RNA tends to fold up into a variety of shapes. In this case, as lead researcher Katrin Karbstein suggests, RNA folding properties are part of the design:
Perhaps, nature has found a way to exploit RNA’s Achilles’ heel—its propensity to form alternative structures … Nature might be using this to stall important biological processes and allow for quality control and regulation.
But of course this mechanism brings yet more complexity:
What is interesting is that as the organism becomes more complex, the number of cleavages needed increases. This may make the process more accurate and that may be an evolutionary advantage, but even in bacteria this cutting is not done in a simple way. We still don’t know exactly why that is.
Karbstein suggests that the strictly ordered cutting and pasting steps in ribosome assembly are introduced to produce singularly perfect intermediates. As she explains:
Ribosomes make mistakes rarely, on the order of one in 10,000 amino acid changes. A lot of this accuracy depends on conversations between different parts of the ribosomes, so if the structure of the RNA isn’t correct, these conversations can’t happen. And that means more mistakes, and that’s not good because it can lead to any number of disease states.
Ribosomes don’t just happen. They are not easily assembled and the evolution of this choreography calls for several just-so heroics. Yes, this fine-tuned set of mechanisms makes for fantastic regulation of the cellular protein making factory, but it means that evolution must have gone through a stage where life didn’t work. For the spacer segment that binds to the rRNA is a show-stopper. It would be selected against instantly.
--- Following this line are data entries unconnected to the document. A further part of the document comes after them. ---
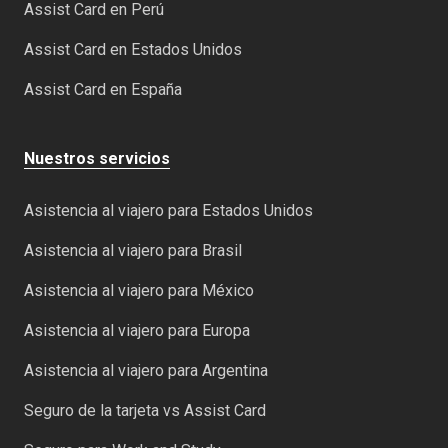
Assist Card en Perú
Assist Card en Estados Unidos
Assist Card en España
Nuestros servicios
Asistencia al viajero para Estados Unidos
Asistencia al viajero para Brasil
Asistencia al viajero para México
Asistencia al viajero para Europa
Asistencia al viajero para Argentina
Seguro de la tarjeta vs Assist Card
The only way to resolve this problem is to have the spacer removal mechanism already in place, before the spacer sequence itself evolved. As usual, evolutionists would need to rely on the needed mechanism just happening to serve some other useful purpose, and when the spacer sequence happened to arise for no reason, the removal mechanism found new work for itself. In other words, mutations arose that caused the DNA copy to fold, rendering ribosome synthesis—and life itself—impossible. But as luck would have it, there just happened to be the right molecular machine lying around that removed the problematic segment at just the right time and place. Not only was the fatal flaw obviated, but a brilliant new means of regulation invented. Amazing. Over time, further mutations happened to refine its actions and today we have the fine-tuned ribosome assembly process.
There you have it—evolution’s just-add-water version of science. For the umpteenth time evolution becomes a charade. Behind the scenes, in deep-time where no one can see it working, evolution once again performs miracle after miracle.